Bonnat a représenté le cardinal Lavigerie deux années avant le « toast d’Alger », à l’époque où le prélat se battait pour l’abolition définitive de l’esclavage et où il apparaissait encore comme l’un des pivots du courant légitimiste. Saisi la plume à la main, le personnage pose avec naturel près de sa table de travail. Revêtu de son habit de cardinal, il fixe sur le spectateur un regard presque amusé. Mais sous son air débonnaire perce l’assurance du grand commis de l’Église autant que de l’État, conscient de son importance.

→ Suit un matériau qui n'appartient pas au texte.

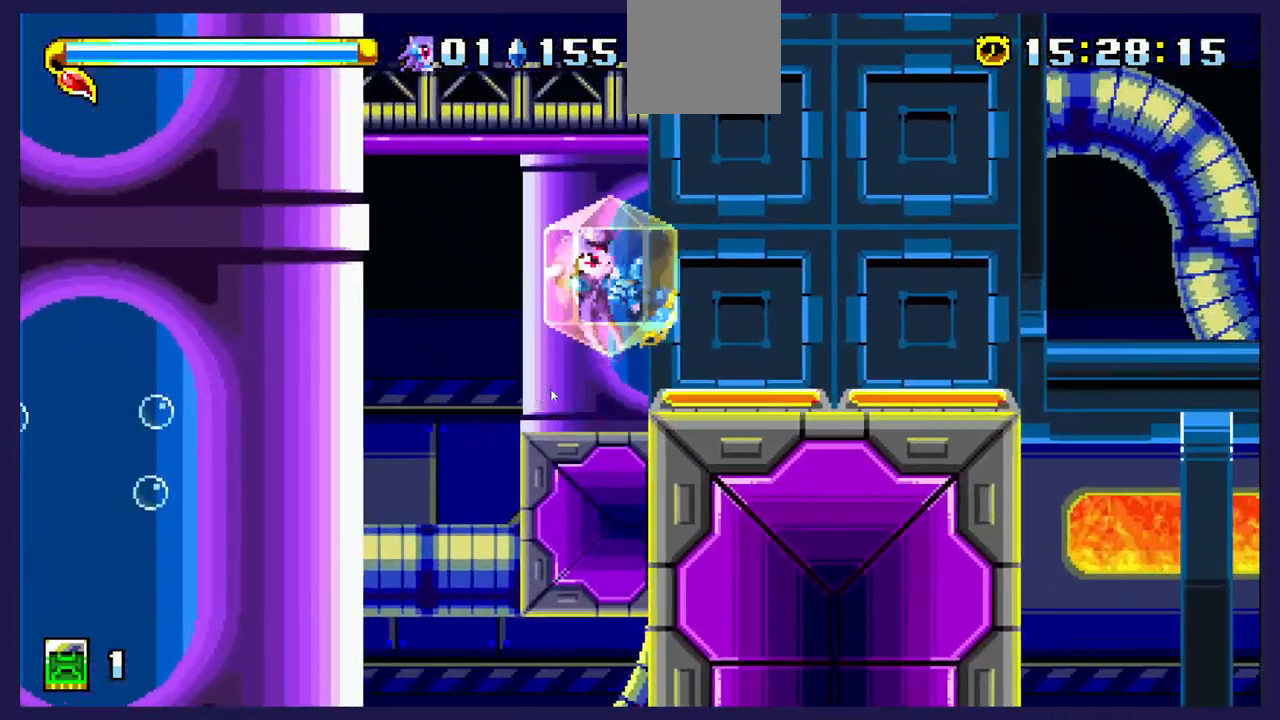
{"buttons": ["DPAD_RIGHT"], "left_stick": "center", "events": []}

Dans l’ombre se dresse une haute croix. Le cadrage choisi par le peintre contribue à traduire la grande considération dont jouit alors le prélat.
L’évolution politique du cardinal Lavigerie se mesure au fait que ce portrait fut exposé au Salon de 1888 en même temps celui de Jules Ferry, dont on sait qu’il fut l’un des artisans de l’ancrage républicain de la France. Peindre ces deux portraits révélait les opinions politiques et religieuses de Bonnat, et l’association de ces deux tableaux évoquait certains rapprochements en cours entre les hommes d’Église et les politiciens de gauche. Ce portrait, très simple dans sa conception, montre plus l’homme que le prélat. Le peintre est en ce sens l’héritier d’Ingres qui, avec son Portrait de M. Bertin (Louvre), ouvrit la voie à ce genre de représentations où le personnage en impose au spectateur par sa forte présence comme par son regard directement posé sur lui. De ce fait, ce portrait n’a rien d’officiel et n’est que l’image d’un homme très populaire et animé de profondes convictions.